CalChamber: Although the requirement to specify any of the listed chemicals will likely cause undue alarm, the new requirement is more workable than OEHHA’s previous proposal to require warnings to name one or more of 12 chemicals (coined the “Dirty Dozen” requirement), and will likely lead to far less “bad warning” litigation. The new requirement however, suffers from significant drafting flaws that create practical difficulties and confusion, thus undermining OEHHA’s intent. CalChamber’s comment letter proposes drafting suggestions to address these drafting flaws.
• Continues to establish a two-year effective date, but states that a warning for consumer products manufactured prior to the effective date is “clear and reasonable” so long as it complies with the warning regulations in effect as of the date of manufacture.
CalChamber: This change will avoid frivolous litigation targeting products that are manufactured prior to the effective date but which have a longer shelf life and are not purchased until after the effective date.
• Requires most warnings to contain a pictogram of an exclamation point encompassed by an equilateral triangle.
CalChamber: This symbol is associated with more significant or acute hazards than those that fall within Proposition 65’s reach, such as choking or allergic reaction risks. It would be more consistent with the statute to use within a symbol a “P65” or “65” that associates the basis for why the warning is being given.

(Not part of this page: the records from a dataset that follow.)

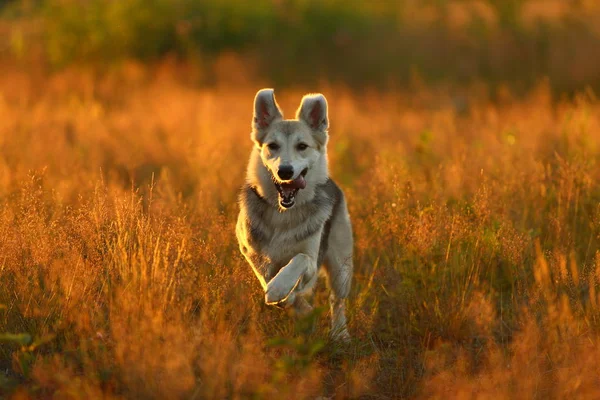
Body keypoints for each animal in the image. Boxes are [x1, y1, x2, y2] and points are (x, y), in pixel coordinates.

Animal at [237, 88, 354, 340]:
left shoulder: (310, 260)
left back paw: (340, 334)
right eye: (272, 146)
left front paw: (280, 288)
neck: (282, 214)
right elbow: (266, 275)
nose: (285, 171)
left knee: (337, 300)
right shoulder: (250, 252)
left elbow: (298, 260)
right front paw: (290, 300)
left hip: (341, 266)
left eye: (302, 146)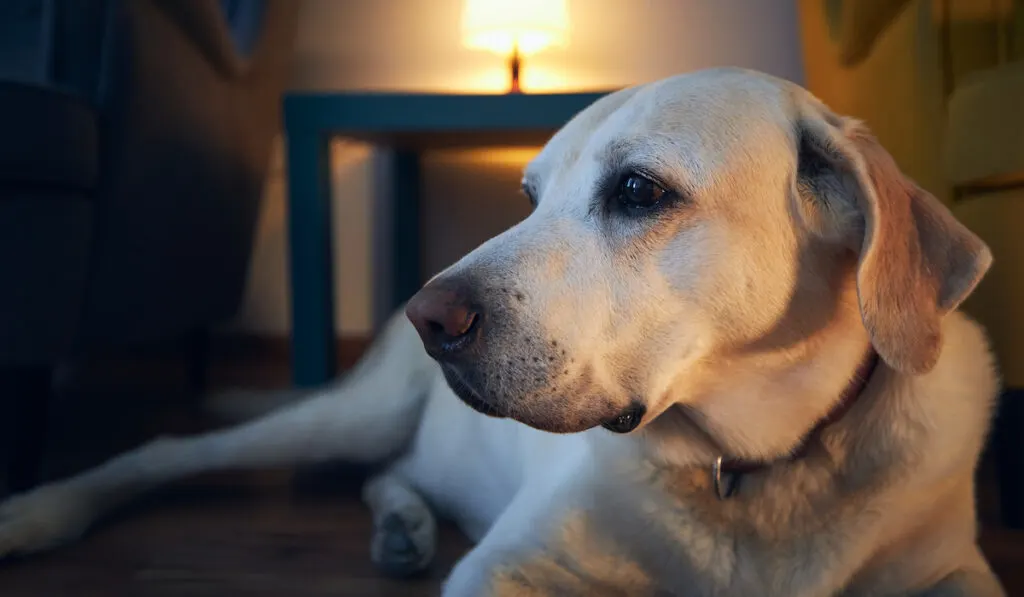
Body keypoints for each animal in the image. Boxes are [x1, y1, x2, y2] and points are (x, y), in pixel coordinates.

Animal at [0, 67, 1007, 593]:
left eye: (638, 189)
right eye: (528, 196)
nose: (426, 314)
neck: (754, 472)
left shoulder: (954, 573)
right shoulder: (514, 563)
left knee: (392, 472)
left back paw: (402, 524)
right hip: (343, 414)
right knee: (171, 450)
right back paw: (41, 510)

• Continues to allow warnings to provide supplemental information, but states that the supplemental information cannot “contradict” the warning.
CalChamber: The requirement that supplemental information can’t “contradict” the warning potentially infringes on businesses’ First Amendment right to commercial speech.
• Expressly allows warnings subject to previously court-approved settlements and final judgments to be deemed in compliance with the new regulation.
CalChamber: This change will eliminate any questions or litigation regarding whether warnings subject to previously court-approved settlements and final judgments comply with the new regulation. However, this aspect of the proposal could unintentionally be interpreted as opening the door to third-party enforcement of court-ordered settlements or final judgments.
• Requires warnings to be presented in additional languages if those languages are used on the products label for any other purpose.
CalChamber: The proposal suffers from vagueness, does not give proper guidance to businesses on how to comply, and thus will directly lead to more lawsuits.
• Permits businesses to warn in any way they please so long as they can defend the warning as “clear and reasonable” if challenged, but eliminates existing regulatory guidance on which businesses have historically relied.
CalChamber: If the current regulation’s language explaining what it means for a warning to be “clear and reasonable” is not retained, businesses will be forced to use the warnings OEHHA has provided or risk being subjected to litigation over whether the alternative warnings the businesses used are “clear and reasonable.”
Next Steps
OEHHA will review public comments over the next several months and is anticipated to release a revised proposal by the middle of the year. At that time, the public will have one more opportunity to comment before OEHHA finalizes a rule by the November 27, 2016 deadline.